LA NOUVELLE ACADÉMIE.

CHAPITRE PREMIER.
LES ORIGINES DE LA NOUVELLE ACADÉMIE.


Les doctrines de la nouvelle Académie présentent tant de ressemblance avec celles que la tradition la plus accréditée attribue à Pyrrhon, qu’on est naturellement tenté de considérer l’école d’Arcésilas comme une simple continuation de celle de Pyrrhon. Aussi voyons-nous que déjà, chez les anciens, plusieurs auteurs inclinaient vers cette opinion ; il est vrai que d’autres la combattaient. « C’est, dit Aulu-Gelle[1], une question ancienne fort controversée parmi les écrivains grecs que celle de savoir s’il y a une différence entre la nouvelle Académie et le pyrrhonisme. »

Nous ne nous proposons pas de rechercher à présent si, à aller au fond des choses, le probabilisme de la nouvelle Académie ne se confond pas avec le scepticisme.
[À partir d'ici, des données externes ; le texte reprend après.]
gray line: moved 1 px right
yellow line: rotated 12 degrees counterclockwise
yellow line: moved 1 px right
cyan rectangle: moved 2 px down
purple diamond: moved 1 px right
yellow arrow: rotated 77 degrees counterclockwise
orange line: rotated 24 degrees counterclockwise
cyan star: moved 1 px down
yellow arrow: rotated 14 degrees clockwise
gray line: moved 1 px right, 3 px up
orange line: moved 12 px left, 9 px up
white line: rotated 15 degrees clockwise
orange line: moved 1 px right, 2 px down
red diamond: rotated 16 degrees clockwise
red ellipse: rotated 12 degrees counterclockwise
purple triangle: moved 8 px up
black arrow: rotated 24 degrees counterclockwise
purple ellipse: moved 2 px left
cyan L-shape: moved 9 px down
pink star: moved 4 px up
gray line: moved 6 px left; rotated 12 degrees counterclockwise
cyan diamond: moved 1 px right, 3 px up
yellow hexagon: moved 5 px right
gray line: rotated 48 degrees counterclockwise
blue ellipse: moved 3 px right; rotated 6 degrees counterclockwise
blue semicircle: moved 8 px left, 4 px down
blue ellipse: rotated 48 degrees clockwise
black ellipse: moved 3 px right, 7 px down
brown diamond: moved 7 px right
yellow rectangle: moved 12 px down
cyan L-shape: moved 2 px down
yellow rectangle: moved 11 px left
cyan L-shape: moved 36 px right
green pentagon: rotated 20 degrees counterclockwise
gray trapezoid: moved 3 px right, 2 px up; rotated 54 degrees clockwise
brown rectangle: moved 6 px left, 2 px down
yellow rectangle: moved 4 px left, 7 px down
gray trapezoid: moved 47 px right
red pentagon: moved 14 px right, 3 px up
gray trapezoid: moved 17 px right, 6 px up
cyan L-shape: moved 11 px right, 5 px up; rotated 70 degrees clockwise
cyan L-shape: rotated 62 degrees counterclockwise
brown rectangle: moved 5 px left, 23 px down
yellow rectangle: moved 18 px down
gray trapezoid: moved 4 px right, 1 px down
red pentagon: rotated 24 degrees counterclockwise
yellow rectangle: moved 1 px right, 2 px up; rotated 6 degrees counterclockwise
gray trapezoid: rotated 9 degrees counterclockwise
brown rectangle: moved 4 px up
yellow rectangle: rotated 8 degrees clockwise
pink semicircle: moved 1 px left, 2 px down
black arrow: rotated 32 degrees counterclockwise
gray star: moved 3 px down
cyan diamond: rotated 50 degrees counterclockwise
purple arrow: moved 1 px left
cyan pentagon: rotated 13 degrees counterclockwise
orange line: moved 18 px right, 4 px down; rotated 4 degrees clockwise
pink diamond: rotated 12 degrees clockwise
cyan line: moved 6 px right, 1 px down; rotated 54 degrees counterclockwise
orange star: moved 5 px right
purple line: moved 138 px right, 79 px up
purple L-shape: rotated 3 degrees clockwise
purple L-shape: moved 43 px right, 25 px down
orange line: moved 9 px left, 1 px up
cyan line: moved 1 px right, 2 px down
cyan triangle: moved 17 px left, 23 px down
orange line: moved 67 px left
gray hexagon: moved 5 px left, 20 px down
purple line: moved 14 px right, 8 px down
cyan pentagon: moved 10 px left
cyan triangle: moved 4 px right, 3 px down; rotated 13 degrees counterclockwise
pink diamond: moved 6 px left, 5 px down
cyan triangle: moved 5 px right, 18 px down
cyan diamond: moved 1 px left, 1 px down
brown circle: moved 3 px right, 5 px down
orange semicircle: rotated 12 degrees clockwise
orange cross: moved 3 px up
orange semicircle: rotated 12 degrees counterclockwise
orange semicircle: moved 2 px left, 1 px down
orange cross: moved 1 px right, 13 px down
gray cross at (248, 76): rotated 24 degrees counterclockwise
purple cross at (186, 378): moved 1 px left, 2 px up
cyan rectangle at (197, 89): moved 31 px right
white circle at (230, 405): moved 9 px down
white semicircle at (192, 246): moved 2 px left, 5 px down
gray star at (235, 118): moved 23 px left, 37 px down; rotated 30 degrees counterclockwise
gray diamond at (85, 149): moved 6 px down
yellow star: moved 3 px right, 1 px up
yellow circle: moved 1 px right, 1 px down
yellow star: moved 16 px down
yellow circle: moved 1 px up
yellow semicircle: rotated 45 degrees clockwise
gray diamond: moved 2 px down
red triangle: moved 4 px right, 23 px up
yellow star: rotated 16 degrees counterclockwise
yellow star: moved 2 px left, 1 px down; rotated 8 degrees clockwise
Pour examiner utilement cette question, il faut d’abord connaître les doctrines de la nouvelle Académie ; la comparaison avec le scepticisme trouvera naturellement sa place à la fin du présent ouvrage.

Mais, en dehors de la question des rapports logiques des deux doctrines, il y en a une autre dont il convient de parler dès maintenant. Historiquement, la nouvelle Académie se rattache-t-elle, par un lien de filiation qu’on puisse retrouver, au pyrrhonisme ? A-t-elle, au contraire, une origine distincte et

  1. Noct. att., XI, 5.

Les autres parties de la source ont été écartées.